LVI may serve as a portal of entry for systemic progress via regional lymph nodes. Liauw et al. [24] in the study on the role of of SVI and LVI for salvage radiotherapy patients, they demonstrated that LVI was associated with increased risk of BCR after radiotherapy (p = 0.019) and resulted in treatment failure in all patients, concluding that salvage radiotherapy was ineffective in LVI patients. It is likely that this is due to metastatic regions being present beyond the coverage of radiotherapy but currently, little is known about the association between LVI and metastasis regarding prostate cancer. Cheng et al. reported increased rate of LVI in lymph node metastasis patients (61% vs. 20%, p < 0.0001), but the evidence was inconclusive as LVI was also increased in patients with several other established prognostic factors [15]. Shariat et al. also suggested the association between LVI and lymph node metastasis by demonstrating that 5-year metastasis free rate was significantly lower as 63.0% in LVI group, compared to 96.7% in no LVI group [2]. In search of association between LVI and metastasis, we identified that LVI is associated with increased 10-year distant organ metastasis rate (16.9% vs. 5.1%, p = 0.001). The association was independent of other prognostic factors in the multivariate analysis (HR 1.738, 95% CI 1.024–2.950; p = 0.040), and we speculate that increased progression to metastatic disease stems from the early access to lymphatic channel, as LVI (OR 4.317, 95% CI 2.092–8.910, p < 0.001) was strongly associated with concomitant lymph node metastasis in our Logistic regression model (Table 3). Only parameter to show stronger association than LVI was Gleason score ≥ 8 (OR 5.745), which is a well-known prognostic factor of lymph node metastasis [25]. According to our results, occult metastasis should be suspected when LVI is detected, and meticulous follow-up examinations for the evidence of metastasis should be ready.

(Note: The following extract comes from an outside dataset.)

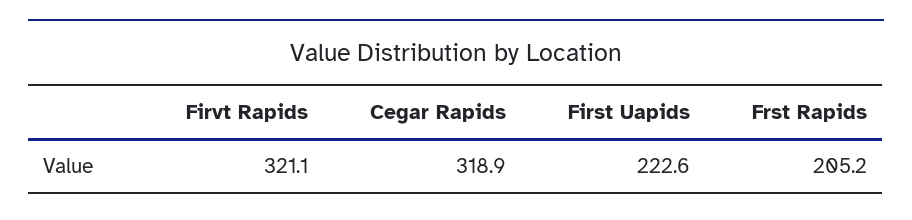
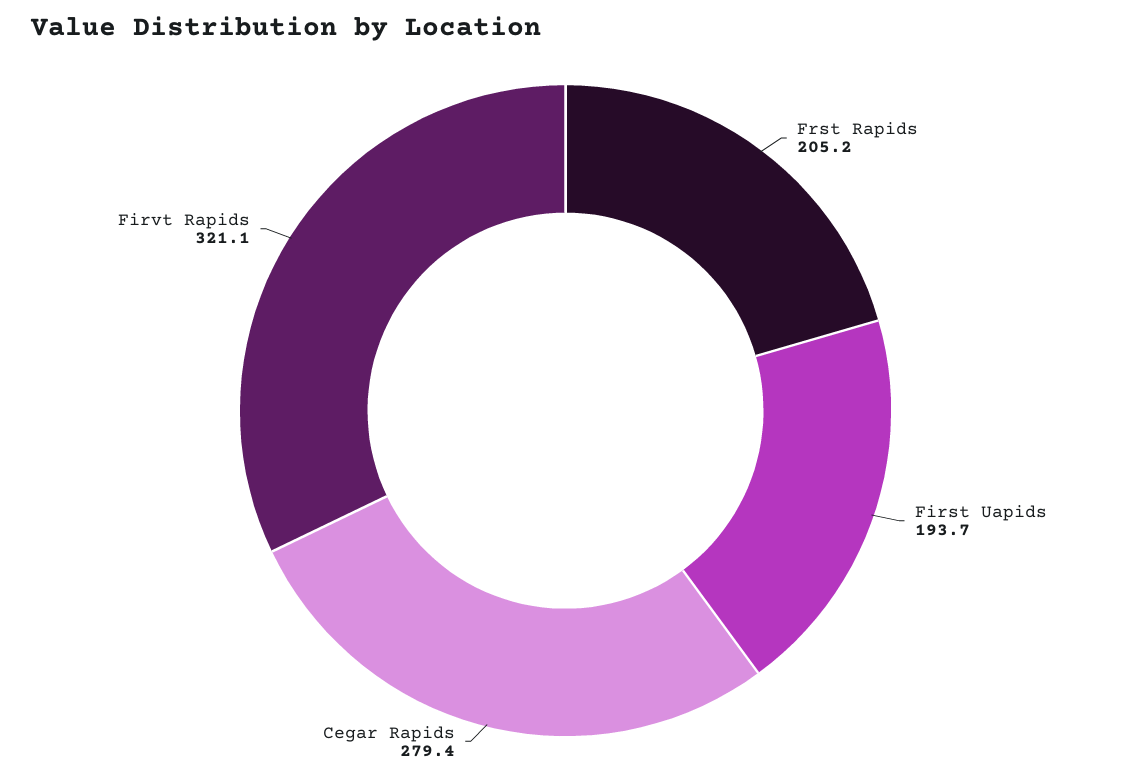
Cegar Rapids: 318.9 -> 279.4
First Uapids: 222.6 -> 193.7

Our study has some important limitations. Firstly, no discrimination between lymphatic and vascular invasion has been made. While it is possible to identify blood vessels from the lymphatic channel by immunohistochemical analysis, its clinical significance is not clear, and we have made no effort in describing the nature of vessels [6]. In addition, due to the retrospective nature of our study, radiologic images were interpreted by several other radiologists, allowing possible inter-observer variations. Utilization of pre-set criteria in the prospective setting may improve accuracy of results.

Conclusion

LVI increased the risk of recurrence in T3 patients independent of margin status. With its close association to lymph node metastasis, occult metastasis via lymphatic channel should be suspected in patients with LVI.